Author: lydian
Date: 2023-07-19 05:27
Spikey,
I’m surprised you’re getting the physics so wrong here. The vibrations of the mouthpiece are inaudible. They do not contribute to the sound in the least. The reflections from the inside surface do, just a as the walls and windows in a room do. A woodwind is not like a string instrument where the body has a huge effect. It’s vibrating air column itself, not the vibrating instrument.
By your theory a mouthpiece patch, your top teeth, your top lip, your skull, the cork on the mouthpiece, your hands, all impact the sound. They certainly dampen and conduct the vibrations of the instrument. But they have zero effect on the sound.

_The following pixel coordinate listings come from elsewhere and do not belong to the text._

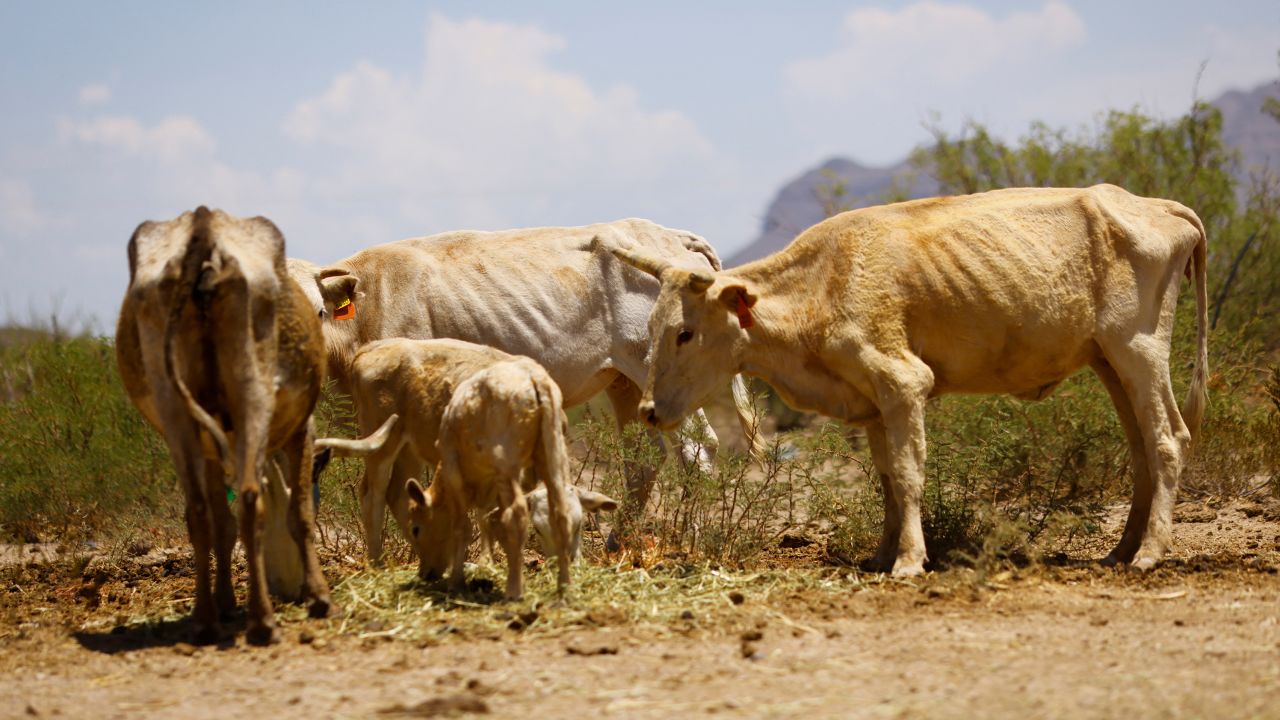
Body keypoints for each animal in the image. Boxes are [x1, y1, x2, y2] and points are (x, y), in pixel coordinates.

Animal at [116, 204, 335, 640]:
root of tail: (204, 227)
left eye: (323, 310)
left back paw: (204, 619)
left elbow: (222, 523)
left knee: (199, 512)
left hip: (175, 408)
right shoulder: (302, 430)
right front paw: (317, 596)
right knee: (251, 500)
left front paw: (225, 602)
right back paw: (262, 620)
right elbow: (299, 513)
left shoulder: (212, 449)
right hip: (252, 393)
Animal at [285, 215, 762, 535]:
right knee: (644, 459)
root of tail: (669, 234)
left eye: (319, 311)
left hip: (658, 371)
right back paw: (619, 543)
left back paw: (688, 536)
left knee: (698, 449)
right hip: (625, 382)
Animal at [404, 356, 576, 597]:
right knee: (560, 513)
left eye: (416, 529)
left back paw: (514, 591)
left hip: (507, 463)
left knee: (517, 514)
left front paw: (456, 581)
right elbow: (492, 522)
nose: (425, 573)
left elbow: (463, 527)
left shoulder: (454, 472)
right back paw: (564, 585)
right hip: (552, 454)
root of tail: (534, 378)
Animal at [604, 183, 1203, 571]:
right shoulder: (870, 401)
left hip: (1138, 347)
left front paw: (911, 562)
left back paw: (1150, 555)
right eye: (651, 326)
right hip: (1109, 361)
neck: (821, 286)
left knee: (1169, 438)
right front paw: (880, 554)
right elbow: (888, 478)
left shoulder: (904, 382)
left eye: (684, 333)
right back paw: (1121, 551)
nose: (649, 410)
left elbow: (910, 473)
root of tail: (1157, 204)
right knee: (1141, 449)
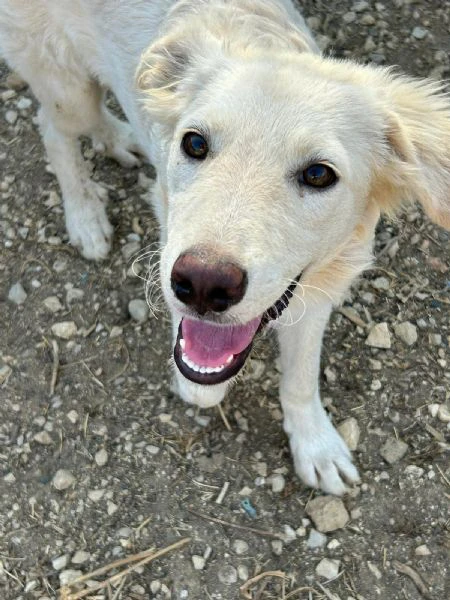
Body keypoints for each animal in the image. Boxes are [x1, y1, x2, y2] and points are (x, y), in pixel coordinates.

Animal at [0, 1, 450, 496]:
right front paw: (199, 388)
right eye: (194, 143)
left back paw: (119, 140)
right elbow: (201, 378)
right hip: (65, 87)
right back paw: (85, 216)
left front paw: (316, 446)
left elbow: (301, 378)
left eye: (318, 174)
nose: (201, 284)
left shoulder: (317, 292)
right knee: (54, 128)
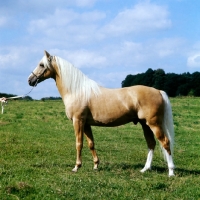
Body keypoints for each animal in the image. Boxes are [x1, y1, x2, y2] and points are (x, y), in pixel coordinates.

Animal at [28, 50, 175, 176]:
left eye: (41, 64)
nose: (30, 80)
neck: (76, 91)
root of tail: (158, 91)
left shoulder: (78, 121)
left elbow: (79, 143)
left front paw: (77, 166)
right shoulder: (86, 124)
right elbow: (91, 143)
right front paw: (95, 165)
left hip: (154, 124)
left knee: (165, 142)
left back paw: (171, 172)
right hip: (145, 124)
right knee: (151, 144)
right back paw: (145, 169)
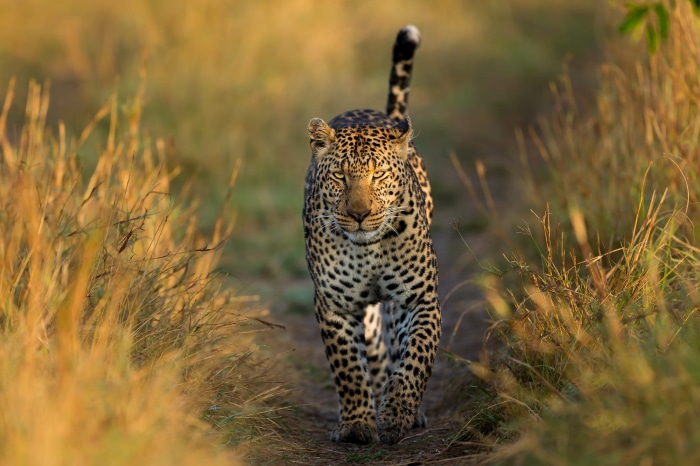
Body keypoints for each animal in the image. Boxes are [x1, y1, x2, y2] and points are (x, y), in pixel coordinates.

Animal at [303, 25, 441, 445]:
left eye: (378, 175)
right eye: (339, 176)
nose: (360, 215)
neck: (369, 251)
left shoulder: (419, 299)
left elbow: (415, 358)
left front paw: (397, 414)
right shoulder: (335, 306)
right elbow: (348, 368)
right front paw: (357, 424)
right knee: (377, 356)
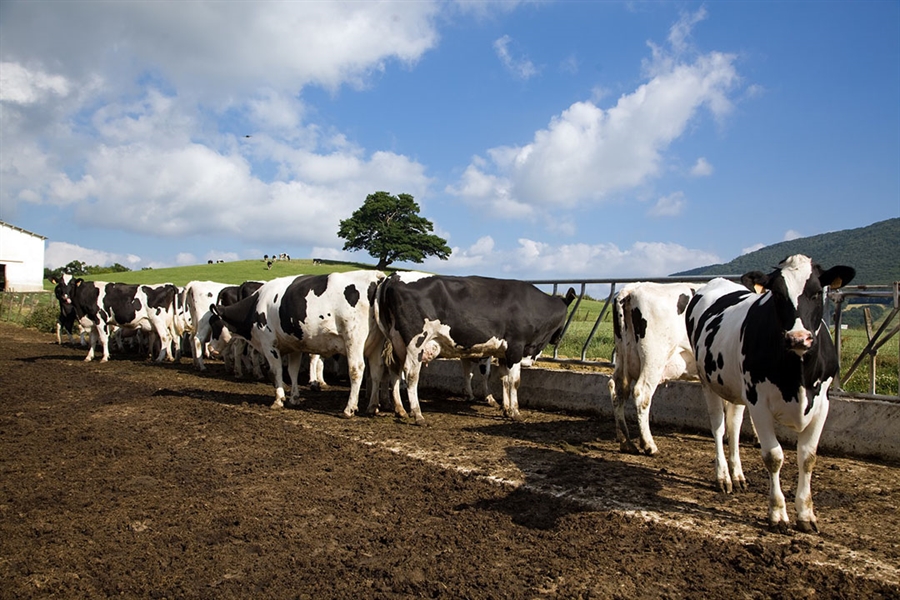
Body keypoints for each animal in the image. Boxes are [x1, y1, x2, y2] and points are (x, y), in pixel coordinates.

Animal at [209, 270, 384, 414]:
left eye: (213, 323)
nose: (210, 348)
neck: (258, 305)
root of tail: (375, 277)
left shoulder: (269, 344)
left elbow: (277, 371)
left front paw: (279, 400)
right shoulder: (294, 346)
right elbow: (292, 371)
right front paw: (294, 398)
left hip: (353, 339)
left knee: (356, 370)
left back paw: (349, 408)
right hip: (376, 344)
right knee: (376, 371)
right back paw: (372, 406)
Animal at [374, 274, 576, 424]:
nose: (557, 338)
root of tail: (393, 277)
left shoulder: (504, 353)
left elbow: (504, 380)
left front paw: (506, 409)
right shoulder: (516, 348)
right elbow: (514, 382)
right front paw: (515, 412)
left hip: (396, 343)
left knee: (394, 371)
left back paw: (400, 410)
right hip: (416, 343)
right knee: (410, 375)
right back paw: (417, 414)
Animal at [604, 282, 704, 454]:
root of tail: (631, 289)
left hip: (623, 356)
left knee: (617, 390)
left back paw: (626, 442)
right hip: (654, 359)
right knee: (642, 393)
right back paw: (648, 444)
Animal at [684, 254, 856, 536]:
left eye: (816, 291)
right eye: (776, 293)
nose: (798, 338)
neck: (798, 375)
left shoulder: (822, 404)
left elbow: (808, 458)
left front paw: (806, 514)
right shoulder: (759, 404)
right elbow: (773, 457)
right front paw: (777, 514)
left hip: (736, 388)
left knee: (734, 427)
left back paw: (738, 476)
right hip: (709, 382)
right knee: (719, 428)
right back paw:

I rely on the vibrations through my teeth and skull to close the feedback loop to control my tone with my embouchure, bottom lip, mouth cavity, tongue, throat, air pressure/direction/velocity. How much do you think simply holding the instrument in your hands dampens the vibrations? It’s a lot. But it doesn’t matter because the vibrations of the instrument itself are completely inaudible. This is the part you’re missing.
Paul,
I’ve played all sorts of woodwinds for decades using dozens and dozens of ligatures and mouthpieces, hundreds of reeds. I have ligatures of all shapes and sizes, different designs, different materials, whatever fits my application. Every single time I get the ligature force exactly right for the response I want. Never has that force been low enough to allow the butt to move. If it does, my tone is dull, blowing is resistant, certain pitches are unstable. A loose ligature never has a positive effect on my tone. A ligature that’s too tight can be just as bad, applying uneven forces and creating leaks. The sweet spot is firm enough to make the butt one with the mouthpiece.